Lumajang, – Di tengah hamparan debu yang belum benar-benar surut dan langit yang masih kelabu, Ibu Ngasini, 40 tahun, berdiri sambil menahan tangis.
Rumah yang ia bangun selama puluhan tahun lenyap dalam hitungan jam diterjang awan panas Semeru. Kini, yang tersisa hanyalah pakaian di tubuhnya dan kenangan yang hangus bersama dinding rumahnya.
Dengan suara bergetar, ia menceritakan detik-detik saat abu panas mulai menyapu desanya. “Saya cuma lari… lari sekuat tenaga. Tidak sempat bawa apa pun,” katanya, Senin (1/12/2025).

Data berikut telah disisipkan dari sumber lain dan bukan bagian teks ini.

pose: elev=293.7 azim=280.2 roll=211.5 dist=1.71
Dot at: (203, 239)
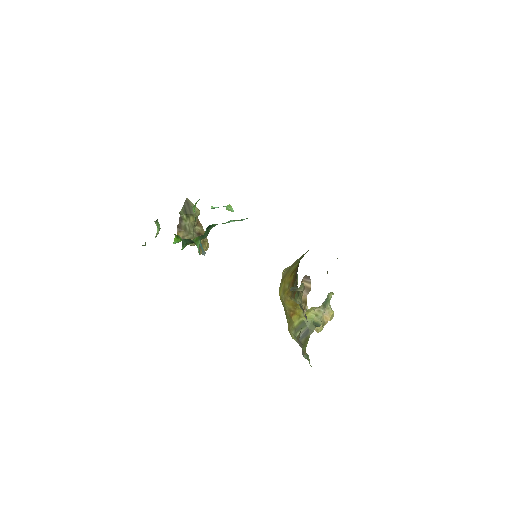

Tempat ia membesarkan anak-anak, tempat ia menyimpan cerita hidup, hilang tanpa sisa.
Di sampingnya berdiri Ratih Damayanti, anggota DPRD Lumajang dari Fraksi PDI Perjuangan, yang datang tanpa membawa formalitas jabatan.
Ratih mendengarkan setiap cerita dengan mata berkaca-kaca, hingga akhirnya merengkuh Ibu Ngasini dalam pelukan hangat. Pelukan itu seolah menguatkan perempuan yang kehilangan segalanya dalam sekejap.
“Semua hilang… tapi saya masih bersyukur bisa hidup,” ucap Ngasini.
Para relawan yang semula sibuk pun memperlambat langkah, terdiam menyaksikan dua perempuan yang larut dalam duka yang sama.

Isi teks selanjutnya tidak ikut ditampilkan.